Tracked in `docs/ARCHITECTURE.md` under *Decisions to revisit in v0.2+*.

---

## Auto-shutdown after long unattended indexing

For overnight or multi-day runs where you want the Mac to power off when the indexer finishes:

```bash
# Schedule a hard shutdown 16 hours from now (adjust to your expected ETA + buffer)
sudo pmset schedule shutdown "$(date -v +16H '+%m/%d/%y %H:%M:%S')"

# Run the indexer with caffeinate to prevent sleep during work
caffeinate -di docker compose -f compose/docker-compose.yml run --rm rag \
    python indexer.py --zim-dir /data --index-dir /index \
                       --ollama-url http://host.docker.internal:11434 \
                       --max-articles 0
```

When the indexer exits, `caffeinate` exits, the Mac can sleep. At the scheduled time `pmset` wakes if needed and shuts down. Survives lid-close and sleep.

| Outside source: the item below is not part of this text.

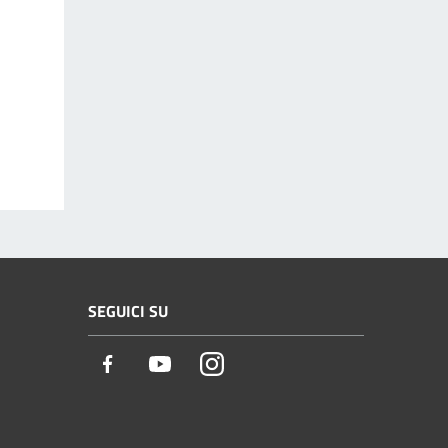
SEGUICI SU
Facebook
Youtube
Instagram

**Always remember to cancel** if you change your mind or run finishes before you walk away from the keyboard:

```bash
sudo pmset schedule cancelAll
pmset -g sched   # verify nothing is scheduled
```

---

## Bootstrap doesn't pick up my source edits

**Used to be:** `docker compose up` reuses any locally-tagged `allarkive-rag:0.1.0` image, even after you edited `scripts/rag/*.py`. Footgun.

**Now:** bootstrap runs `docker compose build rag` on every invocation before `up`. Cached layers make this near-instant (~5s) when nothing changed. So `./scripts/bootstrap.sh --yes` is now sufficient to ship a code change.

If you're bypassing bootstrap entirely, remember to `docker compose build rag` yourself first.